Career NFL statistics
- Rushing attempts: 73
- Rushing yards: 289
- Receptions: 51
- Receiving yards: 761
- Touchdowns: 7
- Games played: 75
- Stats at Pro Football Reference

= Sam Havrilak =

American football player (born 1947)

Samuel Charles Havrilak (born December 13, 1947) is an American former professional football player who was a running back in the National Football League (NFL) from 1969 to 1974. He played college football for the Bucknell Bison. Havrilak earned a Super Bowl ring with the Baltimore Colts in January 1971 at Super Bowl V. He was the first player in Super Bowl history to complete a pass, catch a pass, and rush for a positive gain.

==College career==
After attending Monessen High School near Pittsburgh, Havrilak played college football at Bucknell University, where he was named to the All-Pennsylvania Team and MVP of the Middle Atlantic Conference as a senior. He was also a member of the Sigma Chi fraternity.
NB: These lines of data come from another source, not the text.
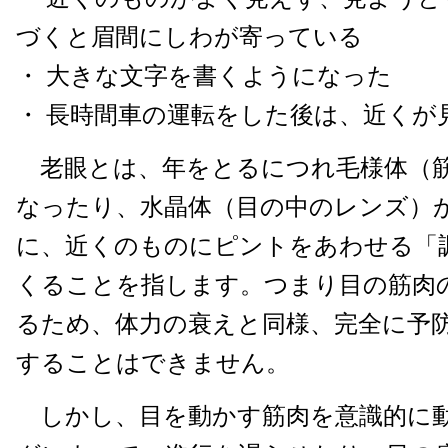
づくと眉間にしわが寄っている
・ 大きな文字を書くようになった
・ 長時間車の運転をした後は、近くが
老眼とは、年をとるにつれ毛様体（
なったり、水晶体（目の中のレンズ）
に、近くのものにピントをあわせる「
くることを指します。つまり目の筋肉
るため、体力の衰えと同様、完全に予
することはできません。
しかし、目を動かす筋肉を意識的に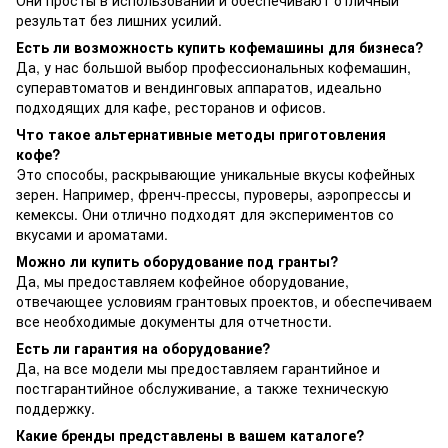
Они просты в использовании и обеспечивают отличный
результат без лишних усилий.
Есть ли возможность купить кофемашины для бизнеса?
Да, у нас большой выбор профессиональных кофемашин,
суперавтоматов и вендинговых аппаратов, идеально
подходящих для кафе, ресторанов и офисов.
Что такое альтернативные методы приготовления
кофе?
Это способы, раскрывающие уникальные вкусы кофейных
зерен. Например, френч-прессы, пуроверы, аэропрессы и
кемексы. Они отлично подходят для экспериментов со
вкусами и ароматами.
Можно ли купить оборудование под гранты?
Да, мы предоставляем кофейное оборудование,
отвечающее условиям грантовых проектов, и обеспечиваем
все необходимые документы для отчетности.
Есть ли гарантия на оборудование?
Да, на все модели мы предоставляем гарантийное и
постгарантийное обслуживание, а также техническую
поддержку.
Какие бренды представлены в вашем каталоге?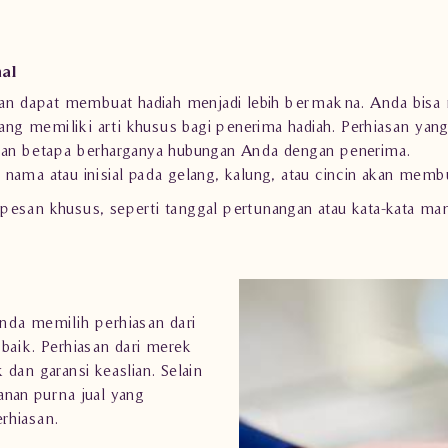
nal
 dapat membuat hadiah menjadi lebih bermakna. Anda bisa m
 yang memiliki arti khusus bagi penerima hadiah. Perhiasan ya
n betapa berharganya hubungan Anda dengan penerima.
ma atau inisial pada gelang, kalung, atau cincin akan membua
san khusus, seperti tanggal pertunangan atau kata-kata m
nda memilih perhiasan dari
baik. Perhiasan dari merek
dan garansi keaslian. Selain
anan purna jual yang
rhiasan.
Havrilak holds the Bucknell University record for total offense with 397 yards against Colgate in 1968. He was elected to the Bucknell Hall of Fame, Class of 1981.

==Professional career==
His professional career was spent with both the Baltimore Colts, where he was selected 207th overall in the eighth round of the 1969 NFL Draft and played for five years. He was traded to the New Orleans Saints in 1974, where he finished his career.

Sam Havrilak was inducted into the Pennsylvania State Sports Hall of Fame in November 2012.

==Personal life==
Havrilak was a dentist who practiced in Baltimore County, Maryland. Sam and his wife Terry have one son, Michael and one granddaughter Ana Sofía. Sam is uncle to former Maryland State Delegate Eric Bromwell.